AIM OF THE EXERCISE: Below are entries. Pull out all lines containing "false".

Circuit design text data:
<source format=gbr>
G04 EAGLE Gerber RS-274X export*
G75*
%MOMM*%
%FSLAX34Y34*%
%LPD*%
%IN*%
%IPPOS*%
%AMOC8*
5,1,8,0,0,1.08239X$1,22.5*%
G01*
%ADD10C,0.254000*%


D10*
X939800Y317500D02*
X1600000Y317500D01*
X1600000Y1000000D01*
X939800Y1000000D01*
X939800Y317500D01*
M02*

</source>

==

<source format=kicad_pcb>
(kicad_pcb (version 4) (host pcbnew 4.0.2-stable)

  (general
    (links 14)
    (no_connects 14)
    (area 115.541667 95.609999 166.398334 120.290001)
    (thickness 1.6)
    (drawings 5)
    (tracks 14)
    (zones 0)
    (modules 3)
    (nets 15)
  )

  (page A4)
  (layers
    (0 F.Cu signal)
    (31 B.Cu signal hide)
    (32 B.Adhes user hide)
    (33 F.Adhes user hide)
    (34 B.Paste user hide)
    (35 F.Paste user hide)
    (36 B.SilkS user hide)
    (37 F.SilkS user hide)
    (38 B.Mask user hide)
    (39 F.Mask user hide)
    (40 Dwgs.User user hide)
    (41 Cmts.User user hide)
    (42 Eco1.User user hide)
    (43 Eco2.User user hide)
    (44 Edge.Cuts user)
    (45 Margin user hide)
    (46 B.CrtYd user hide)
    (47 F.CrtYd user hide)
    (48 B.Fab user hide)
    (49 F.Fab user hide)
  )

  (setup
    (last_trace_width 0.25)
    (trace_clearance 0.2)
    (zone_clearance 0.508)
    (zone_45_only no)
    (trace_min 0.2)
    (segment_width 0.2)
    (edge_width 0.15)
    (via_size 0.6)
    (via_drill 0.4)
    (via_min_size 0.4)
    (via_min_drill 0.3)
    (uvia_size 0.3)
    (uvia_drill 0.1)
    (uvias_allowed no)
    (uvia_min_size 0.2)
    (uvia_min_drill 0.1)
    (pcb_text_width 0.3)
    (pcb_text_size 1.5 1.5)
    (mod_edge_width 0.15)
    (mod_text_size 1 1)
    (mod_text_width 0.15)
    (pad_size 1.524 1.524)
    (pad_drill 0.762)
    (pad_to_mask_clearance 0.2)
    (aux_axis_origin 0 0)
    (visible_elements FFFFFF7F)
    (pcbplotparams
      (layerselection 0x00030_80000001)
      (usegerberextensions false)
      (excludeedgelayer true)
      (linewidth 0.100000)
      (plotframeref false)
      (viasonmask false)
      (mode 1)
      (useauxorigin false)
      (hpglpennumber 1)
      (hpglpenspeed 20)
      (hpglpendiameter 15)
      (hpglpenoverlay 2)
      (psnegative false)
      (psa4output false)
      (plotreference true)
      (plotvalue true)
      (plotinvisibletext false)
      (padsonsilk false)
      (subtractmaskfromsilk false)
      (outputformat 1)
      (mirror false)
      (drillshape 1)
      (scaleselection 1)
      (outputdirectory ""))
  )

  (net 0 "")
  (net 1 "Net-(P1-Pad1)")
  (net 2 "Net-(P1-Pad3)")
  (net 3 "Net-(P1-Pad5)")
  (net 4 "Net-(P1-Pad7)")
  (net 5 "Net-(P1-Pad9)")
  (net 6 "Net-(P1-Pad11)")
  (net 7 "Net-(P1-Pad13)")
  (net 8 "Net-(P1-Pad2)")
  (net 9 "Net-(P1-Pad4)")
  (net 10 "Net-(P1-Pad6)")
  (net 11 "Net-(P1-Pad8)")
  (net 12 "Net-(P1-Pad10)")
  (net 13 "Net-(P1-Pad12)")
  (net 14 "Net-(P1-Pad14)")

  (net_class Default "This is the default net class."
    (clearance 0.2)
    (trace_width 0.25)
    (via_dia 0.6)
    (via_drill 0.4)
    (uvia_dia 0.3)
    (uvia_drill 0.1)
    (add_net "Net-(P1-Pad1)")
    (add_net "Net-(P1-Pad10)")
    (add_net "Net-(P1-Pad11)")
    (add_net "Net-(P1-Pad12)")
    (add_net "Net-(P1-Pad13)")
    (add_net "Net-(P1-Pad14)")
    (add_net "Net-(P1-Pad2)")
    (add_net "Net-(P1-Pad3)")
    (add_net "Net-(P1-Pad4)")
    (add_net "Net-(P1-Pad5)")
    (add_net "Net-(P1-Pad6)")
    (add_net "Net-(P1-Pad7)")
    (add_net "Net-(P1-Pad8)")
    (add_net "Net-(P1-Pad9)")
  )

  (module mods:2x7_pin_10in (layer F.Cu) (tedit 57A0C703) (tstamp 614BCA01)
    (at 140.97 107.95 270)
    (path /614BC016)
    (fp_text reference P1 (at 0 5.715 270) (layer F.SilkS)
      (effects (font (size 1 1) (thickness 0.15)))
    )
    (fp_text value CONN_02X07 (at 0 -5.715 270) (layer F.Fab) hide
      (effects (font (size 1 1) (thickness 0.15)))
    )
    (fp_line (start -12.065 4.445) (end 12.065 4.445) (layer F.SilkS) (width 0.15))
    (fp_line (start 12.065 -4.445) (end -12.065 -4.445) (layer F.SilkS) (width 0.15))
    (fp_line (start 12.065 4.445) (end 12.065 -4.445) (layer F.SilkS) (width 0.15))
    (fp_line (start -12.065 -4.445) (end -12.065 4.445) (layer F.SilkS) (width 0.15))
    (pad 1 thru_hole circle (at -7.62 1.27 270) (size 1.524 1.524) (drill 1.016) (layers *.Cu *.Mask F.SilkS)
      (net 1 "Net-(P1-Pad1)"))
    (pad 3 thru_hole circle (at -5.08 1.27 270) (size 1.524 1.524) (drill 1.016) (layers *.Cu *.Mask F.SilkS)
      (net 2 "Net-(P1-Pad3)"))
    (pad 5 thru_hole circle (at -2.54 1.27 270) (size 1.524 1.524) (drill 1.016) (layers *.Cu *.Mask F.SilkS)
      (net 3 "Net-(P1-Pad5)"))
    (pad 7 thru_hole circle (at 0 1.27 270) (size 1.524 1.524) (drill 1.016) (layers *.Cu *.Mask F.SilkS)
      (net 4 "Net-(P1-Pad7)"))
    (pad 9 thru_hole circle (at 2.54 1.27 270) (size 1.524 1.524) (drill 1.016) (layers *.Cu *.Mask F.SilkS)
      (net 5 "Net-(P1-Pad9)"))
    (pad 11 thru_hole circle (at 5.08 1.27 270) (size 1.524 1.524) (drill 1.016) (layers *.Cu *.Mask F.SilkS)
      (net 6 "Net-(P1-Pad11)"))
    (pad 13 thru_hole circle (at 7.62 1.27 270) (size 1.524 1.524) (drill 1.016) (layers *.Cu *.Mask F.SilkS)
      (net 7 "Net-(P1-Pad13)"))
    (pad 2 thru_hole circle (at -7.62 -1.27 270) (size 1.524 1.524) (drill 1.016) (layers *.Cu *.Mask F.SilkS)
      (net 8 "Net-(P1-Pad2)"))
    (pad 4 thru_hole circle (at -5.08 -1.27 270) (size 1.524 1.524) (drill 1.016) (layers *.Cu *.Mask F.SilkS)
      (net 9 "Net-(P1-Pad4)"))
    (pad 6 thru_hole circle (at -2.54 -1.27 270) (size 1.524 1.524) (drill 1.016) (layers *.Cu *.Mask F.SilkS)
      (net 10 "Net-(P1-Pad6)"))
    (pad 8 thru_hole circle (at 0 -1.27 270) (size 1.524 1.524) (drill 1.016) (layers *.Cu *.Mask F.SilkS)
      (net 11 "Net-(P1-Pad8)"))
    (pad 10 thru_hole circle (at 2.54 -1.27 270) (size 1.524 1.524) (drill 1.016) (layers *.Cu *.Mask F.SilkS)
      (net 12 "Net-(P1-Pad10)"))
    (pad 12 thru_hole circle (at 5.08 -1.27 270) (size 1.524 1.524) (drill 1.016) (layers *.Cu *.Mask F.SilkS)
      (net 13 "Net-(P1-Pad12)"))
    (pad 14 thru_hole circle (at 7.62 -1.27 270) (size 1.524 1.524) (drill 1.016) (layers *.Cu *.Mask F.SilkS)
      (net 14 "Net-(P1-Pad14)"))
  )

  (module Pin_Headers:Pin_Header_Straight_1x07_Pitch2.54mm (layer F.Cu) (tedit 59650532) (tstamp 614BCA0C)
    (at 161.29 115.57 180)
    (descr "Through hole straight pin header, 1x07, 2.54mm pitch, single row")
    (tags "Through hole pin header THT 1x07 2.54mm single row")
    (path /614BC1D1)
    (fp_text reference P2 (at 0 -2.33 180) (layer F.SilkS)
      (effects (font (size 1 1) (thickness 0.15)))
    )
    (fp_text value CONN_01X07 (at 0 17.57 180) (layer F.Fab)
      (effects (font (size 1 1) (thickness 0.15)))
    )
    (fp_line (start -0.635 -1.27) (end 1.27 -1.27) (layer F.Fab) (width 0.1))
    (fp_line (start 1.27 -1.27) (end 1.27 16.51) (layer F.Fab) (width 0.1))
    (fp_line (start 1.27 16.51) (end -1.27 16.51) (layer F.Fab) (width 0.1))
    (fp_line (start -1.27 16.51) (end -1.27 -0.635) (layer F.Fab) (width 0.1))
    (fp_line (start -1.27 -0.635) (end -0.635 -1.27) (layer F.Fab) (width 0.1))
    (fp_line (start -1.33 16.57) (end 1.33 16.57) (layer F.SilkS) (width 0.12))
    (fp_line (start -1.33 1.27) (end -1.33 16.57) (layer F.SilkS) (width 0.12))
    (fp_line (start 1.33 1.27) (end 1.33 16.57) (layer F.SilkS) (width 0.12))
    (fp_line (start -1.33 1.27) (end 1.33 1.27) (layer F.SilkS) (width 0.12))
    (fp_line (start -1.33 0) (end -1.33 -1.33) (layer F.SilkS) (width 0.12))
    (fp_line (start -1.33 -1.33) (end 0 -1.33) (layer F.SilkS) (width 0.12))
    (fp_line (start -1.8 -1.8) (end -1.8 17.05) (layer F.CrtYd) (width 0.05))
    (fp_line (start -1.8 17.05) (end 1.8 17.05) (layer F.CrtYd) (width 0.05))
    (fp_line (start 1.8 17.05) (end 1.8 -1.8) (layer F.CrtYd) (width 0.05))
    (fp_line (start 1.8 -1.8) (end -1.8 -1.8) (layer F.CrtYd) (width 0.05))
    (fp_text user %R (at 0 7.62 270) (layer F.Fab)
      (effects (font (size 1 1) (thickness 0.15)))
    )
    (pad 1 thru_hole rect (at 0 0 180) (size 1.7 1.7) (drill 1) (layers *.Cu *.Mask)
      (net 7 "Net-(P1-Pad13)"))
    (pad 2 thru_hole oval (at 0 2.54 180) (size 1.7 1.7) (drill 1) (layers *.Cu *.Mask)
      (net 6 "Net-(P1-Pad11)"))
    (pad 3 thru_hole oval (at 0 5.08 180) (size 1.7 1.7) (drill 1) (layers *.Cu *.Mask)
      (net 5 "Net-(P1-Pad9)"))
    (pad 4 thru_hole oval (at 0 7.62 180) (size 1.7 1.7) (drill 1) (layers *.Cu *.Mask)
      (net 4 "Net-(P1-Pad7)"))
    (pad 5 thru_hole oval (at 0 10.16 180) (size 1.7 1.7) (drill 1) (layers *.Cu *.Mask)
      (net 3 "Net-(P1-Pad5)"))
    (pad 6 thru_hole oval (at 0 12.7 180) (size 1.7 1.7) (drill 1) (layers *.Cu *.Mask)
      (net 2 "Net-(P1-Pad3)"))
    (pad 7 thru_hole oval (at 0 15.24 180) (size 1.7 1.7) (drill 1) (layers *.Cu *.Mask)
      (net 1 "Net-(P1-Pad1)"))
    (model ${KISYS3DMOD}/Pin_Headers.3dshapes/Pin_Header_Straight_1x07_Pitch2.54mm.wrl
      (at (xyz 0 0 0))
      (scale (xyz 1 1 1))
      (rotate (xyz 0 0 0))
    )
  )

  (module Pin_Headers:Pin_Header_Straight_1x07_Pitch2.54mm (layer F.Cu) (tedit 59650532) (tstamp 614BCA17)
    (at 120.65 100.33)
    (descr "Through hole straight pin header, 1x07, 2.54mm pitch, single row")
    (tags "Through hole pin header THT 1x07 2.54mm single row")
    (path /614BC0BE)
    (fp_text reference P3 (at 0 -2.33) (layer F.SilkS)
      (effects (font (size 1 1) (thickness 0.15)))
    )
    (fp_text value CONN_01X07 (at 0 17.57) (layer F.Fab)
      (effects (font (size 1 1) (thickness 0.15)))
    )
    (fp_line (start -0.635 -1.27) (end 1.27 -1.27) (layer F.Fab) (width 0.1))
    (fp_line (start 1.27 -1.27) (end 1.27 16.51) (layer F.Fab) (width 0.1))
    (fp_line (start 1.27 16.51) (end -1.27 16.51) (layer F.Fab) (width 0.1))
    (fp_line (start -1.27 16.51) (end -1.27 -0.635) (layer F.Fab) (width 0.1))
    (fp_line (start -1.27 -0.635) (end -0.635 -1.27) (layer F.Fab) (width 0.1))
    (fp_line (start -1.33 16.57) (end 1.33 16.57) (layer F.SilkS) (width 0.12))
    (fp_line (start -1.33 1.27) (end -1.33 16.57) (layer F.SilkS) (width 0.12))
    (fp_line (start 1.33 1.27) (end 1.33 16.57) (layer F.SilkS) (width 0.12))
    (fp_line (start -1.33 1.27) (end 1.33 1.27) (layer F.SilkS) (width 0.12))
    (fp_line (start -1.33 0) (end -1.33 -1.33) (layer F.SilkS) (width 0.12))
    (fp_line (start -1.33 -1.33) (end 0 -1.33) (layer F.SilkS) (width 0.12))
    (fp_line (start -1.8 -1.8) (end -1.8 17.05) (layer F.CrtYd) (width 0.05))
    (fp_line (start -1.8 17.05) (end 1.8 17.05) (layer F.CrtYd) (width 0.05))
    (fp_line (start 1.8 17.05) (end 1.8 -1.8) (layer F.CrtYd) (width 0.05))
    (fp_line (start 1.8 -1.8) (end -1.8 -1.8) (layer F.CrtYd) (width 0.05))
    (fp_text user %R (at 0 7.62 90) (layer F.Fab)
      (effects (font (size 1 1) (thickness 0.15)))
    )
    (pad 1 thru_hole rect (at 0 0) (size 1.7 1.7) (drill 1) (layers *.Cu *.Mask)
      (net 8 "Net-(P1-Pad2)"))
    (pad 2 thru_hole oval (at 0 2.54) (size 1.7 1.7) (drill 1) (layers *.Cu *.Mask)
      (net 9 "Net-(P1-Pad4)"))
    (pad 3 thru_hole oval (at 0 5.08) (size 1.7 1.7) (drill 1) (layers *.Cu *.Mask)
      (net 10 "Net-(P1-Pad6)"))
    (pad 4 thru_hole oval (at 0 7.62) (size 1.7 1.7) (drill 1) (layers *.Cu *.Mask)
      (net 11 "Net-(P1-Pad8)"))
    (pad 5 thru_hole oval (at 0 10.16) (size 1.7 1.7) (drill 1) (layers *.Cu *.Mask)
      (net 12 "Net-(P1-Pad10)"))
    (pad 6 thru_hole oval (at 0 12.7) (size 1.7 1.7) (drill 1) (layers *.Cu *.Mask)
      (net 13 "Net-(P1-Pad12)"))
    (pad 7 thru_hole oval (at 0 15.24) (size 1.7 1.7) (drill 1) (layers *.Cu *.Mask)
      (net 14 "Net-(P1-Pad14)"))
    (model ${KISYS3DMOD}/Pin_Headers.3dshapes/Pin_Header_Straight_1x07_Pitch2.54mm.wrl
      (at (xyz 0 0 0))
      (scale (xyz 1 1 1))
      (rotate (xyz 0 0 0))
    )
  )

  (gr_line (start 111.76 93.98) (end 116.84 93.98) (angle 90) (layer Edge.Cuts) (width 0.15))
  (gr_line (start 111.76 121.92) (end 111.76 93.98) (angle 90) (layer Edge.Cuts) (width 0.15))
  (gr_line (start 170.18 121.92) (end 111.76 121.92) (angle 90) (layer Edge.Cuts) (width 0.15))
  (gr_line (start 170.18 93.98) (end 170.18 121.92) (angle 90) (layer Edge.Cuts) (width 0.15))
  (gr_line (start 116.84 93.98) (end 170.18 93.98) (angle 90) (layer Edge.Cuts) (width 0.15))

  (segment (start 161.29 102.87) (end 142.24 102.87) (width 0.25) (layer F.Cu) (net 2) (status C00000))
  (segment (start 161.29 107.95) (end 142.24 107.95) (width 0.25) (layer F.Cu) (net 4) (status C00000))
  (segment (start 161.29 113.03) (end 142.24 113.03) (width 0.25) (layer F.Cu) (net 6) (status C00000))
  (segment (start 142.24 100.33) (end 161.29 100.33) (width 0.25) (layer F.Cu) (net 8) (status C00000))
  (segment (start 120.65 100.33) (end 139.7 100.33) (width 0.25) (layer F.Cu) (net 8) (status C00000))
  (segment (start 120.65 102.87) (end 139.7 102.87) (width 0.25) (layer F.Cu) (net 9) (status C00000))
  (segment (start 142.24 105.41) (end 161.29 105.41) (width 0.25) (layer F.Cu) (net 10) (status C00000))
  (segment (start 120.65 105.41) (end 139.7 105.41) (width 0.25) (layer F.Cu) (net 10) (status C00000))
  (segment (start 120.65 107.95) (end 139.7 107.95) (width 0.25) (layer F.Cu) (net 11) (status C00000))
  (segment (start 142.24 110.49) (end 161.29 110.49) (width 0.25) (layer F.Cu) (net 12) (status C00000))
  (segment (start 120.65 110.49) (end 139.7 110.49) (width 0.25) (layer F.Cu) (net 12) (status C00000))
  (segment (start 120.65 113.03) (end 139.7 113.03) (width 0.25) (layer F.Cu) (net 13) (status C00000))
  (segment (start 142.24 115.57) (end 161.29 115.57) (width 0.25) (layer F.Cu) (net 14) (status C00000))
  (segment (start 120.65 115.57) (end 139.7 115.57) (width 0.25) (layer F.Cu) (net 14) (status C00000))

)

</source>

...

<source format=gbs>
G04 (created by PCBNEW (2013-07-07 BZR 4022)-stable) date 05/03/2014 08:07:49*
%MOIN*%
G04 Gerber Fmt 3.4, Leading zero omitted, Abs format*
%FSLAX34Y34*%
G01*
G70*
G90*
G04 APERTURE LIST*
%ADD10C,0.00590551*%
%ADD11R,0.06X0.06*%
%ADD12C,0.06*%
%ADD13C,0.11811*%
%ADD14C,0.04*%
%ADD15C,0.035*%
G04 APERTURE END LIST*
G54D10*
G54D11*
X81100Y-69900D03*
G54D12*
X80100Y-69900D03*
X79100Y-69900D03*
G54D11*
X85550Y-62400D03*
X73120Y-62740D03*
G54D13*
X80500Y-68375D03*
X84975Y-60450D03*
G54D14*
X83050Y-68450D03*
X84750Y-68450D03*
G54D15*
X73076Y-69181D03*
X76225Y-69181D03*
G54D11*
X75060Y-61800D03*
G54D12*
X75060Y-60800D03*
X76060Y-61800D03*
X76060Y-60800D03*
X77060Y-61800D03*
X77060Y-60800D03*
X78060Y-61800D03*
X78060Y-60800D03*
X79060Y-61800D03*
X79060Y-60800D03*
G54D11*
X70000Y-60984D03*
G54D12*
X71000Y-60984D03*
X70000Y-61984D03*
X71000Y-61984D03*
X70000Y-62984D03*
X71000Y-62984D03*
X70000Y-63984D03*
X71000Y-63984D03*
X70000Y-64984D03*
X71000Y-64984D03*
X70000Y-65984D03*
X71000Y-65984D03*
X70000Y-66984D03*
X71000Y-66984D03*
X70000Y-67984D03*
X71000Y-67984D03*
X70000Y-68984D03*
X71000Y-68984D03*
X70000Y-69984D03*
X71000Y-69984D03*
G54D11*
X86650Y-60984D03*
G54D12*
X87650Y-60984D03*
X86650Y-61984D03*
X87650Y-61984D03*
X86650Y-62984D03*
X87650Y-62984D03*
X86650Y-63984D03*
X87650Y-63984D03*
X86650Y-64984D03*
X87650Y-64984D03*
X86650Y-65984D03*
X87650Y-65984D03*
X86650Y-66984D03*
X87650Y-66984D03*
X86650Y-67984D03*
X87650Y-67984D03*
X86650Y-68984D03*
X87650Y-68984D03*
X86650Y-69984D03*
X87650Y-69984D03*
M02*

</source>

EXERCISE ANSWER:
      (usegerberextensions false)
      (plotframeref false)
      (viasonmask false)
      (useauxorigin false)
      (psnegative false)
      (psa4output false)
      (plotinvisibletext false)
      (padsonsilk false)
      (subtractmaskfromsilk false)
      (mirror false)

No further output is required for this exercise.